I loved both characters, but I do have to admit to being really partial to Kit ❤ ❤ ❤ I mean, for one thing, if there’s ever a contest Kit would win, hands down, if for no other reason than having the most killer line in the book. And possibly in the history of killer lines. So, of course I have to quote it here. I gotta warn you though, it’s kinda spoilery for something we learn around 10% into the book – though if you’re anything like me I suspect you’ll have guessed it much earlier on (not because it’s too-easy but just, y’know, it only makes sense, assuming you’ve read the book description) – but anyway here it is, for the non-spoiler averse among us, or those who have already read the book:
“They don’t like it that I’m twice the man they’ll every be and prettier than any woman they could ever get.
What can I say? I’ve always been an overachiever.”

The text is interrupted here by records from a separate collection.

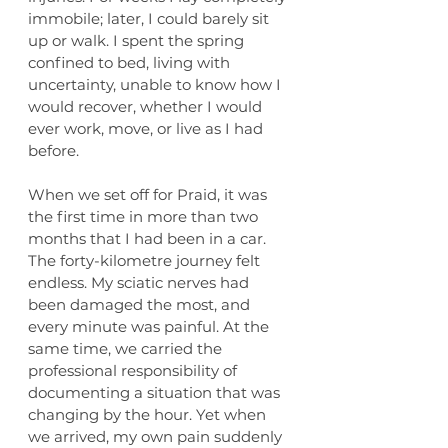
immobile; later, I could barely sit 
up or walk. I spent the spring 
confined to bed, living with 
uncertainty, unable to know how I 
would recover, whether I would 
ever work, move, or live as I had 
before.
When we set off for Praid, it was 
the first time in more than two 
months that I had been in a car. 
The forty-kilometre journey felt 
endless. My sciatic nerves had 
been damaged the most, and 
every minute was painful. At the 
same time, we carried the 
professional responsibility of 
documenting a situation that was 
changing by the hour. Yet when 
we arrived, my own pain suddenly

I mean, just . . .*ded*! Am I right? Is that, or is that not the best line ever?! Okay, technically 2 lines, 2 sentences anyway, but whatever. James Bond couldn’t even touch it. I pretty much gave it my own personal standing ovation in my living room 😀
Aanyway obviously I really loved this 😉 I’ll add that I’ve read Joanna Chambers before & always love her work, but this was my first time reading Annika Martin . . . or so I thought! Until I found out she apparently also writes romantic suspense as Carolyn Crane. I’ve only read one Crane book, the first of her The Associates series, and it was sexy & good & well written, but somehow I wasn’t in love with it. And was disappointed by that as I’d heard such great things about it from people whose tastes tend to align with mine & whose literary opinions I really respect. So I’d chalked it up to a case of maybe-this-author/series/genre(?)-just-isn’t-for-me. But I’m so blown away by this book it’s convinced me to give that series & author “brand” another try. Particularly as I’ve been hearing that the 2nd book in that series is particularly awesome.
Either way, I’ll definitely be up for the next thing by this author duo, and will be checking out more Annika Martin books as well!
Highly recommended for anybody who likes enemies-to-lovers and/or sexy, kinky espionage-flavored romantic suspense.